- THE PROBLEM: Express every line of the data below as a JSON list of strings, one string per line, leaving out blank lines.

- DATA FOR THIS EXERCISE:
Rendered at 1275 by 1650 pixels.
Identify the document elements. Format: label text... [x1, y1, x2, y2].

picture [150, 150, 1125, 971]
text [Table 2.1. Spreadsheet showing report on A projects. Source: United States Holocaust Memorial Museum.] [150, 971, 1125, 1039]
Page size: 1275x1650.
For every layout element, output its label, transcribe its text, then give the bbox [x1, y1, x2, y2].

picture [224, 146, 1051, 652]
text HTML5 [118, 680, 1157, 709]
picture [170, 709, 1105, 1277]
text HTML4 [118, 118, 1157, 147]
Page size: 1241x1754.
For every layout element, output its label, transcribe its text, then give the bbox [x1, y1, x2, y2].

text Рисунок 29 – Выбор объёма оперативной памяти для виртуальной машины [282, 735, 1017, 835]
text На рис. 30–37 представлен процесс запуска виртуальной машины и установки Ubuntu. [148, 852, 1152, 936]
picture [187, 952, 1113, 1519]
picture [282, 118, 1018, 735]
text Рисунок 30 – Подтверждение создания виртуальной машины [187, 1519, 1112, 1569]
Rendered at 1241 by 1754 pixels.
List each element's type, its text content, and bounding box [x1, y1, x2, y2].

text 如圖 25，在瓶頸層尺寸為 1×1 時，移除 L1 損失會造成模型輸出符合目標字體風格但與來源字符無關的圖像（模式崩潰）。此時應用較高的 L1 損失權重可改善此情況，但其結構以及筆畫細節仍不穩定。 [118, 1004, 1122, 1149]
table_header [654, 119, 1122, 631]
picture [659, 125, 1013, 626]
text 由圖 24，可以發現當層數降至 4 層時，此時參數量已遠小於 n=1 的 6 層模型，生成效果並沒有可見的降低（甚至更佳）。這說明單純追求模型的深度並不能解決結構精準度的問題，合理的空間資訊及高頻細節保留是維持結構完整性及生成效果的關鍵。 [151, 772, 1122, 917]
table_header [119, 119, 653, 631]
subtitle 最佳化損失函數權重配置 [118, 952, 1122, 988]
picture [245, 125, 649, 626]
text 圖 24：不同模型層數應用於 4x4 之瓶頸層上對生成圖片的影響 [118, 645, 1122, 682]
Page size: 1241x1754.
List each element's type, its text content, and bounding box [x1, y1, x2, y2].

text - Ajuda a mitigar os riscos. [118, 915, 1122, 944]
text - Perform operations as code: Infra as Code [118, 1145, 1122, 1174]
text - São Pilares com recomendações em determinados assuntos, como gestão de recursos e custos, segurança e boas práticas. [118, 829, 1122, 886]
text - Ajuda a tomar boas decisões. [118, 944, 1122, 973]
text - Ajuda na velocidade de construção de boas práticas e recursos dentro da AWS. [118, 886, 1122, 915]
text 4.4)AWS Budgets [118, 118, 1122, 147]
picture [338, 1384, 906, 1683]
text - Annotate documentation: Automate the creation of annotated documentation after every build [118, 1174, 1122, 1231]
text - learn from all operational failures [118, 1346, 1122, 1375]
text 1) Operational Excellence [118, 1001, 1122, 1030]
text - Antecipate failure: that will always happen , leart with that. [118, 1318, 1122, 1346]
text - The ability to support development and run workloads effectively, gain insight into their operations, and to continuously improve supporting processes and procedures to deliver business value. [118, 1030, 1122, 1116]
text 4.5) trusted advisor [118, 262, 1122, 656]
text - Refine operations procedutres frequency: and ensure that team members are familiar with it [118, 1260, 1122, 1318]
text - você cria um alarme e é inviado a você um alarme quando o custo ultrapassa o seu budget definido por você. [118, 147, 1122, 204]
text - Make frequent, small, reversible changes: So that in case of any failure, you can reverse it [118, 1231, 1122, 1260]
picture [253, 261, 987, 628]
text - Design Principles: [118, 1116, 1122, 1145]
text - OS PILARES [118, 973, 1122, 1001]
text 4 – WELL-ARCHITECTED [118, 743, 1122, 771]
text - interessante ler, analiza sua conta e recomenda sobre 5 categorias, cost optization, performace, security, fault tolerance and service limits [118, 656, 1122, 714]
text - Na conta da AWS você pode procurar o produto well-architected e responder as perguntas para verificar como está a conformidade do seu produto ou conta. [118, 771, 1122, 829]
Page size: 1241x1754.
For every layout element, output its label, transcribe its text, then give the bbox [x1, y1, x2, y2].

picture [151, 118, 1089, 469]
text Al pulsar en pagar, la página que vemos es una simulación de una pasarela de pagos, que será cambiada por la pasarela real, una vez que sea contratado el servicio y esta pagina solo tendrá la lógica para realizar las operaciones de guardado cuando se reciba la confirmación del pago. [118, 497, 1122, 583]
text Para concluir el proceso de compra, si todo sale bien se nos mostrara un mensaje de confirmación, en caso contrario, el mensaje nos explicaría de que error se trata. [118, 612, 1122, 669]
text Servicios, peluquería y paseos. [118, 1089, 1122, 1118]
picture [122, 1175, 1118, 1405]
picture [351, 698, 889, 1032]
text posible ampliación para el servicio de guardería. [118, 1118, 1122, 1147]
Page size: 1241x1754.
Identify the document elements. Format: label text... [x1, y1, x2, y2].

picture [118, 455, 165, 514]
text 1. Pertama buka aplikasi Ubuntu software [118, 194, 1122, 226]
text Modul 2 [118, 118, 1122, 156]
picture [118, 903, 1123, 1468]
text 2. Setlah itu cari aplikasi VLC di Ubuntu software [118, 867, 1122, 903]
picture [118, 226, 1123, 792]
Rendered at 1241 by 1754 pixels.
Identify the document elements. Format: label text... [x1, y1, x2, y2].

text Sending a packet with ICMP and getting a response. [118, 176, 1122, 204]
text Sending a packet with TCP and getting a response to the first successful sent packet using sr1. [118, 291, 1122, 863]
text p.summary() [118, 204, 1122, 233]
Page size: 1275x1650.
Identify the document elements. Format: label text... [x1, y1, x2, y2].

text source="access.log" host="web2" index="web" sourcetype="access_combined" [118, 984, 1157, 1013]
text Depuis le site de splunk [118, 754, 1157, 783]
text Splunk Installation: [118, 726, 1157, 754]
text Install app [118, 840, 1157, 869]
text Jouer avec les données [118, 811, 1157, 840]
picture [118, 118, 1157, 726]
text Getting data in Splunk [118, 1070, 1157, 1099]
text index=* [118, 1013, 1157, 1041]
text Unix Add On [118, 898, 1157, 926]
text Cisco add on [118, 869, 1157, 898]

- SOLUTION TO THE EXERCISE:
[
  "Rendered at 1275 by 1650 pixels.",
  "Identify the document elements. Format: label text... [x1, y1, x2, y2].",
  "picture [150, 150, 1125, 971]",
  "text [Table 2.1. Spreadsheet showing report on A projects. Source: United States Holocaust Memorial Museum.] [150, 971, 1125, 1039]",
  "Page size: 1275x1650.",
  "For every layout element, output its label, transcribe its text, then give the bbox [x1, y1, x2, y2].",
  "picture [224, 146, 1051, 652]",
  "text HTML5 [118, 680, 1157, 709]",
  "picture [170, 709, 1105, 1277]",
  "text HTML4 [118, 118, 1157, 147]",
  "Page size: 1241x1754.",
  "For every layout element, output its label, transcribe its text, then give the bbox [x1, y1, x2, y2].",
  "text Рисунок 29 – Выбор объёма оперативной памяти для виртуальной машины [282, 735, 1017, 835]",
  "text На рис. 30–37 представлен процесс запуска виртуальной машины и установки Ubuntu. [148, 852, 1152, 936]",
  "picture [187, 952, 1113, 1519]",
  "picture [282, 118, 1018, 735]",
  "text Рисунок 30 – Подтверждение создания виртуальной машины [187, 1519, 1112, 1569]",
  "Rendered at 1241 by 1754 pixels.",
  "List each element's type, its text content, and bounding box [x1, y1, x2, y2].",
  "text 如圖 25，在瓶頸層尺寸為 1×1 時，移除 L1 損失會造成模型輸出符合目標字體風格但與來源字符無關的圖像（模式崩潰）。此時應用較高的 L1 損失權重可改善此情況，但其結構以及筆畫細節仍不穩定。 [118, 1004, 1122, 1149]",
  "table_header [654, 119, 1122, 631]",
  "picture [659, 125, 1013, 626]",
  "text 由圖 24，可以發現當層數降至 4 層時，此時參數量已遠小於 n=1 的 6 層模型，生成效果並沒有可見的降低（甚至更佳）。這說明單純追求模型的深度並不能解決結構精準度的問題，合理的空間資訊及高頻細節保留是維持結構完整性及生成效果的關鍵。 [151, 772, 1122, 917]",
  "table_header [119, 119, 653, 631]",
  "subtitle 最佳化損失函數權重配置 [118, 952, 1122, 988]",
  "picture [245, 125, 649, 626]",
  "text 圖 24：不同模型層數應用於 4x4 之瓶頸層上對生成圖片的影響 [118, 645, 1122, 682]",
  "Page size: 1241x1754.",
  "List each element's type, its text content, and bounding box [x1, y1, x2, y2].",
  "text - Ajuda a mitigar os riscos. [118, 915, 1122, 944]",
  "text - Perform operations as code: Infra as Code [118, 1145, 1122, 1174]",
  "text - São Pilares com recomendações em determinados assuntos, como gestão de recursos e custos, segurança e boas práticas. [118, 829, 1122, 886]",
  "text - Ajuda a tomar boas decisões. [118, 944, 1122, 973]",
  "text - Ajuda na velocidade de construção de boas práticas e recursos dentro da AWS. [118, 886, 1122, 915]",
  "text 4.4)AWS Budgets [118, 118, 1122, 147]",
  "picture [338, 1384, 906, 1683]",
  "text - Annotate documentation: Automate the creation of annotated documentation after every build [118, 1174, 1122, 1231]",
  "text - learn from all operational failures [118, 1346, 1122, 1375]",
  "text 1) Operational Excellence [118, 1001, 1122, 1030]",
  "text - Antecipate failure: that will always happen , leart with that. [118, 1318, 1122, 1346]",
  "text - The ability to support development and run workloads effectively, gain insight into their operations, and to continuously improve supporting processes and procedures to deliver business value. [118, 1030, 1122, 1116]",
  "text 4.5) trusted advisor [118, 262, 1122, 656]",
  "text - Refine operations procedutres frequency: and ensure that team members are familiar with it [118, 1260, 1122, 1318]",
  "text - você cria um alarme e é inviado a você um alarme quando o custo ultrapassa o seu budget definido por você. [118, 147, 1122, 204]",
  "text - Make frequent, small, reversible changes: So that in case of any failure, you can reverse it [118, 1231, 1122, 1260]",
  "picture [253, 261, 987, 628]",
  "text - Design Principles: [118, 1116, 1122, 1145]",
  "text - OS PILARES [118, 973, 1122, 1001]",
  "text 4 – WELL-ARCHITECTED [118, 743, 1122, 771]",
  "text - interessante ler, analiza sua conta e recomenda sobre 5 categorias, cost optization, performace, security, fault tolerance and service limits [118, 656, 1122, 714]",
  "text - Na conta da AWS você pode procurar o produto well-architected e responder as perguntas para verificar como está a conformidade do seu produto ou conta. [118, 771, 1122, 829]",
  "Page size: 1241x1754.",
  "For every layout element, output its label, transcribe its text, then give the bbox [x1, y1, x2, y2].",
  "picture [151, 118, 1089, 469]",
  "text Al pulsar en pagar, la página que vemos es una simulación de una pasarela de pagos, que será cambiada por la pasarela real, una vez que sea contratado el servicio y esta pagina solo tendrá la lógica para realizar las operaciones de guardado cuando se reciba la confirmación del pago. [118, 497, 1122, 583]",
  "text Para concluir el proceso de compra, si todo sale bien se nos mostrara un mensaje de confirmación, en caso contrario, el mensaje nos explicaría de que error se trata. [118, 612, 1122, 669]",
  "text Servicios, peluquería y paseos. [118, 1089, 1122, 1118]",
  "picture [122, 1175, 1118, 1405]",
  "picture [351, 698, 889, 1032]",
  "text posible ampliación para el servicio de guardería. [118, 1118, 1122, 1147]",
  "Page size: 1241x1754.",
  "Identify the document elements. Format: label text... [x1, y1, x2, y2].",
  "picture [118, 455, 165, 514]",
  "text 1. Pertama buka aplikasi Ubuntu software [118, 194, 1122, 226]",
  "text Modul 2 [118, 118, 1122, 156]",
  "picture [118, 903, 1123, 1468]",
  "text 2. Setlah itu cari aplikasi VLC di Ubuntu software [118, 867, 1122, 903]",
  "picture [118, 226, 1123, 792]",
  "Rendered at 1241 by 1754 pixels.",
  "Identify the document elements. Format: label text... [x1, y1, x2, y2].",
  "text Sending a packet with ICMP and getting a response. [118, 176, 1122, 204]",
  "text Sending a packet with TCP and getting a response to the first successful sent packet using sr1. [118, 291, 1122, 863]",
  "text p.summary() [118, 204, 1122, 233]",
  "Page size: 1275x1650.",
  "Identify the document elements. Format: label text... [x1, y1, x2, y2].",
  "text source=\"access.log\" host=\"web2\" index=\"web\" sourcetype=\"access_combined\" [118, 984, 1157, 1013]",
  "text Depuis le site de splunk [118, 754, 1157, 783]",
  "text Splunk Installation: [118, 726, 1157, 754]",
  "text Install app [118, 840, 1157, 869]",
  "text Jouer avec les données [118, 811, 1157, 840]",
  "picture [118, 118, 1157, 726]",
  "text Getting data in Splunk [118, 1070, 1157, 1099]",
  "text index=* [118, 1013, 1157, 1041]",
  "text Unix Add On [118, 898, 1157, 926]",
  "text Cisco add on [118, 869, 1157, 898]"
]